*TASK ITEM*: Where an entry contains an image, skip the image and print the rest exactly.

Before-and-after object states

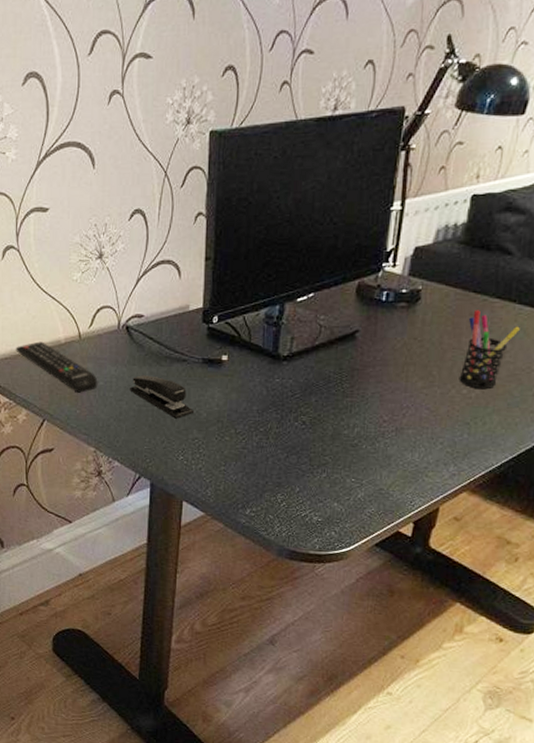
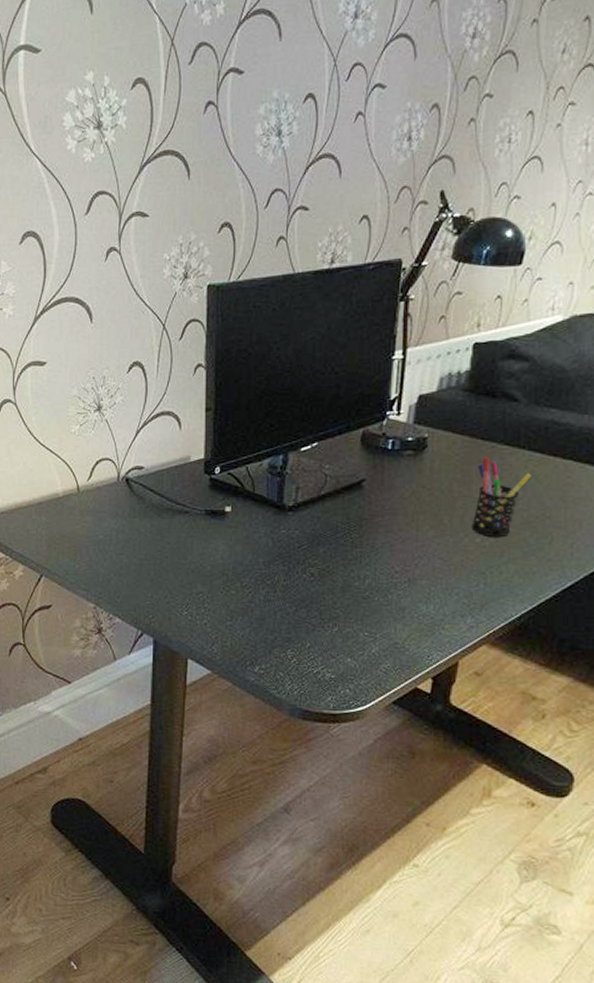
remote control: present [16,341,98,393] -> none [12,495,97,547]
stapler: present [130,375,194,419] -> none [130,528,197,572]

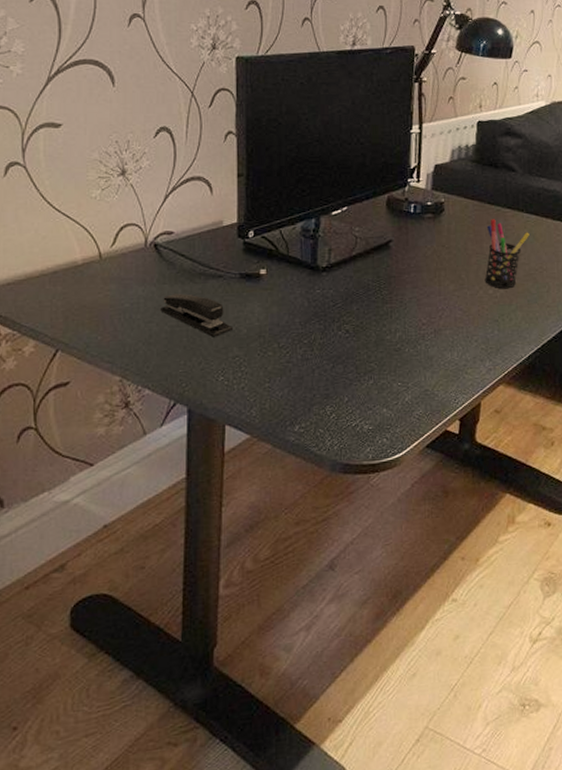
stapler: none [130,528,197,572] -> present [160,294,233,337]

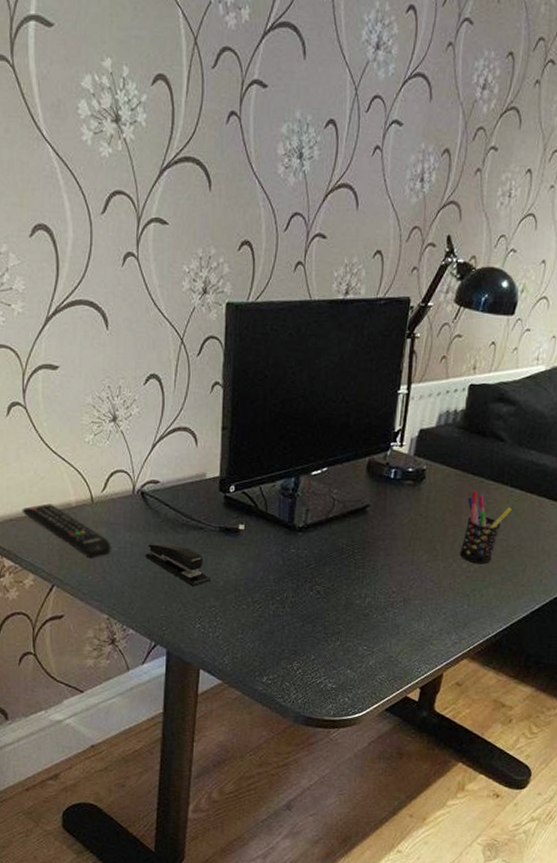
remote control: none [21,263,123,317] -> present [22,503,111,558]

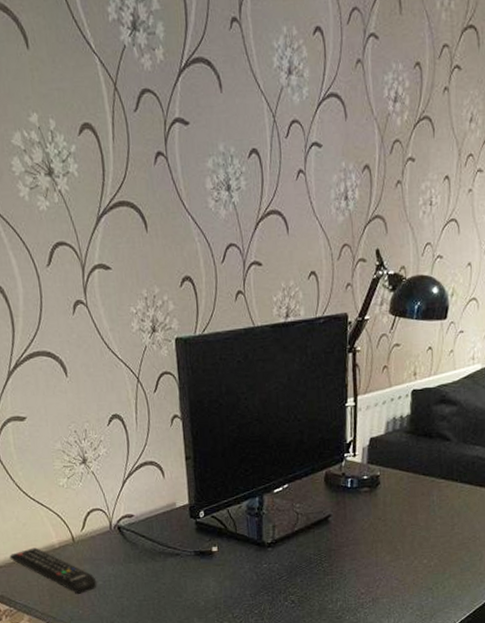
stapler: present [145,542,211,587] -> none [129,571,192,609]
pen holder: present [459,490,512,564] -> none [419,490,463,559]

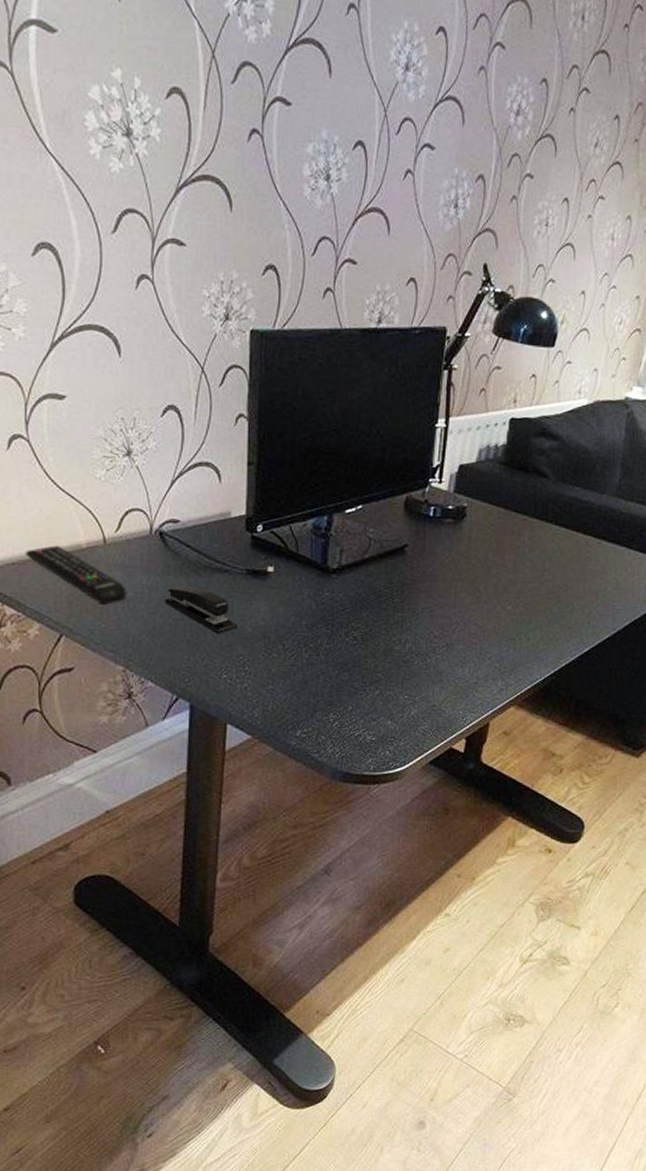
stapler: none [129,571,192,609] -> present [165,586,237,634]

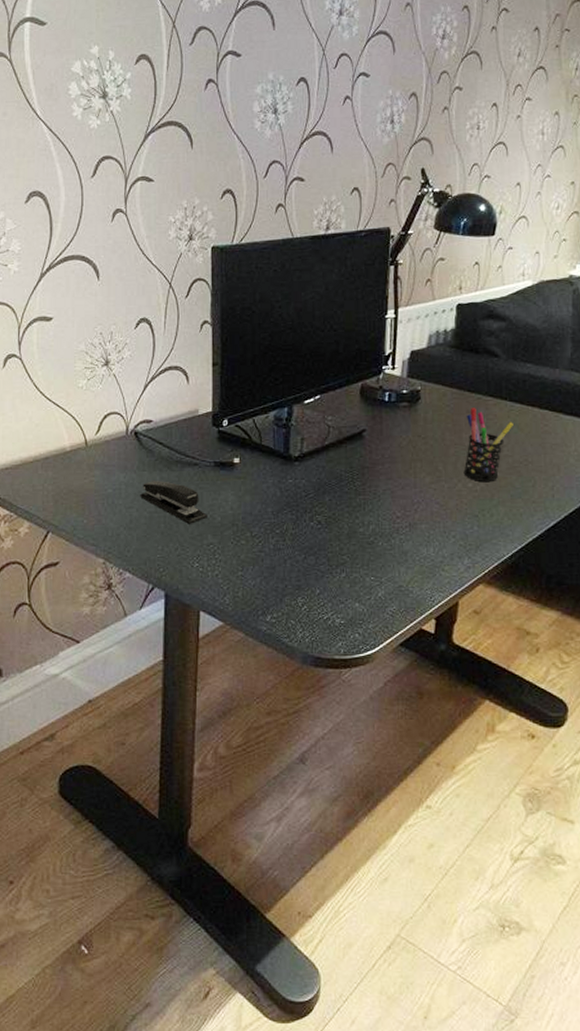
remote control: present [25,545,127,605] -> none [17,450,106,502]
pen holder: none [504,529,557,606] -> present [463,408,513,483]

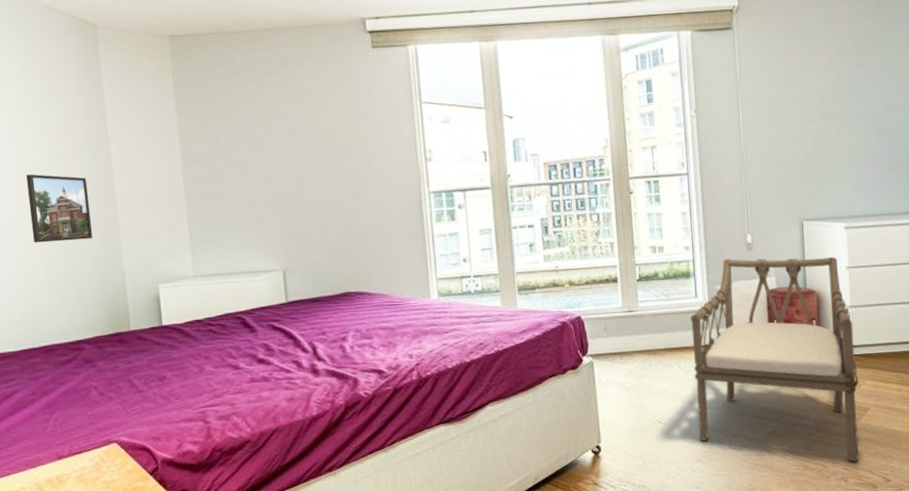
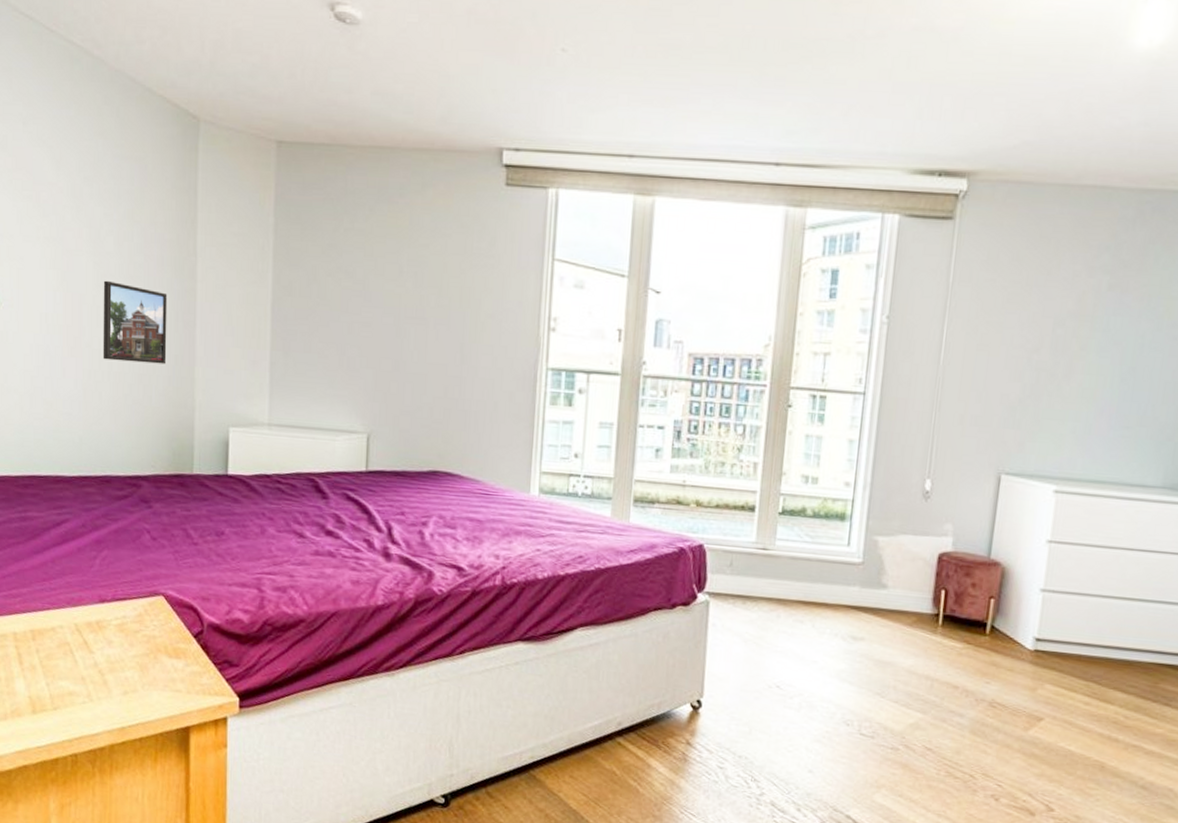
armchair: present [691,256,859,462] -> none [823,505,1043,780]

*ANSWER SECTION*:
remote control: present [16,341,98,393] -> none [12,495,97,547]
stapler: present [130,375,194,419] -> none [130,528,197,572]

stapler: none [130,528,197,572] -> present [160,294,233,337]

remote control: none [21,263,123,317] -> present [22,503,111,558]

stapler: present [145,542,211,587] -> none [129,571,192,609]
pen holder: present [459,490,512,564] -> none [419,490,463,559]

stapler: none [129,571,192,609] -> present [165,586,237,634]

remote control: present [25,545,127,605] -> none [17,450,106,502]
pen holder: none [504,529,557,606] -> present [463,408,513,483]

armchair: present [691,256,859,462] -> none [823,505,1043,780]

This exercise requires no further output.